▸ TASK ITEM
Copy the text of every record below character for character, omitting the pictures.

[Extracted page text data]

***

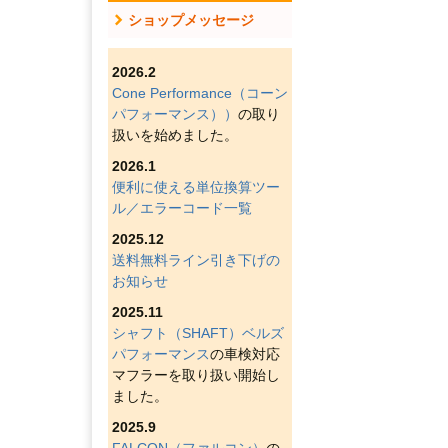
ショップメッセージ
2026.2
Cone Performance（コーン
パフォーマンス））
の取り
扱いを始めました。
2026.1
便利に使える単位換算ツー
ル／エラーコード一覧
2025.12
送料無料ライン引き下げの
お知らせ
2025.11
シャフト（SHAFT）ベルズ
パフォーマンス
の車検対応
マフラーを取り扱い開始し
ました。
2025.9
FALCON（ファルコン）
の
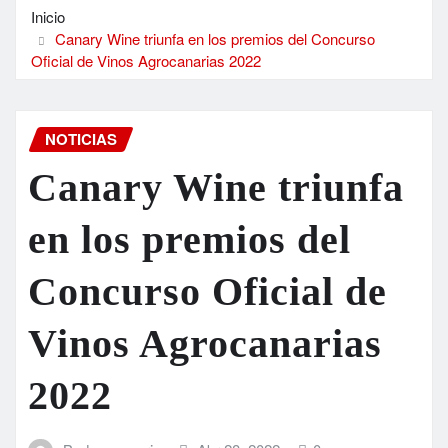
Inicio
Canary Wine triunfa en los premios del Concurso
Oficial de Vinos Agrocanarias 2022
NOTICIAS
Canary Wine triunfa
en los premios del
Concurso Oficial de
Vinos Agrocanarias
2022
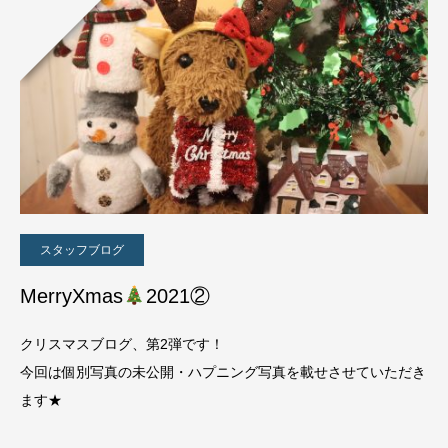
スタッフブログ
MerryXmas
2021②
クリスマスブログ、第2弾です！
今回は個別写真の未公開・ハプニング写真を載せさせていただき
ます★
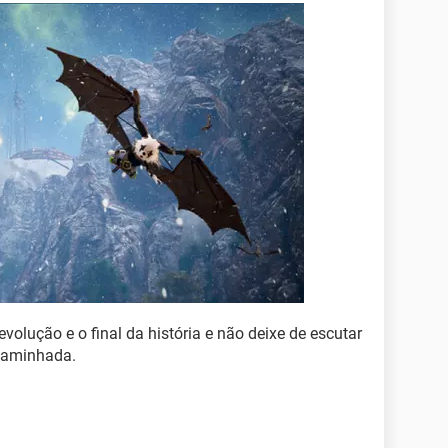
olução e o final da história e não deixe de escutar
 caminhada.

***

▸ ANSWER SECTION
ショップメッセージ
2026.2
Cone Performance（コーン
パフォーマンス））
の取り
扱いを始めました。
2026.1
便利に使える単位換算ツー
ル／エラーコード一覧
2025.12
送料無料ライン引き下げの
お知らせ
2025.11
シャフト（SHAFT）ベルズ
パフォーマンス
の車検対応
マフラーを取り扱い開始し
ました。
2025.9
FALCON（ファルコン）
の
Inicio
Canary Wine triunfa en los premios del Concurso
Oficial de Vinos Agrocanarias 2022
NOTICIAS
Canary Wine triunfa
en los premios del
Concurso Oficial de
Vinos Agrocanarias
2022
スタッフブログ
MerryXmas
2021②
クリスマスブログ、第2弾です！
今回は個別写真の未公開・ハプニング写真を載せさせていただき
ます★
olução e o final da história e não deixe de escutar
 caminhada.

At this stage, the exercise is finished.